Segment Start: STUDY MATERIAL

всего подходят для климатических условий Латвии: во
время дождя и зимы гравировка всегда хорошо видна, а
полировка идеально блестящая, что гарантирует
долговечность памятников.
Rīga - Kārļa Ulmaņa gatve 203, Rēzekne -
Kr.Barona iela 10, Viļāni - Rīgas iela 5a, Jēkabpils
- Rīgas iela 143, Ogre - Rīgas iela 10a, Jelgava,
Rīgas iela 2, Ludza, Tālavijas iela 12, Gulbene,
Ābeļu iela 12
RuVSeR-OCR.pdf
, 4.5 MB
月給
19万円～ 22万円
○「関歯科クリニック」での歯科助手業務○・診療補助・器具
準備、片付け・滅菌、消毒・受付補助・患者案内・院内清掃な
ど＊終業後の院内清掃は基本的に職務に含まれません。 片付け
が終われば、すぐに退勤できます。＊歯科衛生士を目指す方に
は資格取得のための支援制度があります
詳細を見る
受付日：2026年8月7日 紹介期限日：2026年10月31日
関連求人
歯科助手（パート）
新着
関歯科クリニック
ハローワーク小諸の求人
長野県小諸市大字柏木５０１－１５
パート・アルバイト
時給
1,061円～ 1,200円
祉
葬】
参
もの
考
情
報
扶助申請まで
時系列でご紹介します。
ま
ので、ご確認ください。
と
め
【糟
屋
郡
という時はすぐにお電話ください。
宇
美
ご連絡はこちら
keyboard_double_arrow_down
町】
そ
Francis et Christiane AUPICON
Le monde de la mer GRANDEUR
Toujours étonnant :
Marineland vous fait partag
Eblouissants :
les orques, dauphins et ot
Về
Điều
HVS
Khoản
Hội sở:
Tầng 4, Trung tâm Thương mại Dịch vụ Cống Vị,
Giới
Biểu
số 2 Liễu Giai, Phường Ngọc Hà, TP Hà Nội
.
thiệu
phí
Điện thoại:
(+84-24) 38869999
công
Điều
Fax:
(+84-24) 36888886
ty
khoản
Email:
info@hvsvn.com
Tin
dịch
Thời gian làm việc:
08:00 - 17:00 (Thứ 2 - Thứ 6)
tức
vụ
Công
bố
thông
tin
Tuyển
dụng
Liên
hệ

Segment End: STUDY MATERIAL

- [TASK OBJECTIVE]:
Please reproduce the listing verbatim from its first line through the line containing "ハローワーク小諸の求人", including that line, and stop there.

- [EXERCISE RESULT]:
всего подходят для климатических условий Латвии: во
время дождя и зимы гравировка всегда хорошо видна, а
полировка идеально блестящая, что гарантирует
долговечность памятников.
Rīga - Kārļa Ulmaņa gatve 203, Rēzekne -
Kr.Barona iela 10, Viļāni - Rīgas iela 5a, Jēkabpils
- Rīgas iela 143, Ogre - Rīgas iela 10a, Jelgava,
Rīgas iela 2, Ludza, Tālavijas iela 12, Gulbene,
Ābeļu iela 12
RuVSeR-OCR.pdf
, 4.5 MB
月給
19万円～ 22万円
○「関歯科クリニック」での歯科助手業務○・診療補助・器具
準備、片付け・滅菌、消毒・受付補助・患者案内・院内清掃な
ど＊終業後の院内清掃は基本的に職務に含まれません。 片付け
が終われば、すぐに退勤できます。＊歯科衛生士を目指す方に
は資格取得のための支援制度があります
詳細を見る
受付日：2026年8月7日 紹介期限日：2026年10月31日
関連求人
歯科助手（パート）
新着
関歯科クリニック
ハローワーク小諸の求人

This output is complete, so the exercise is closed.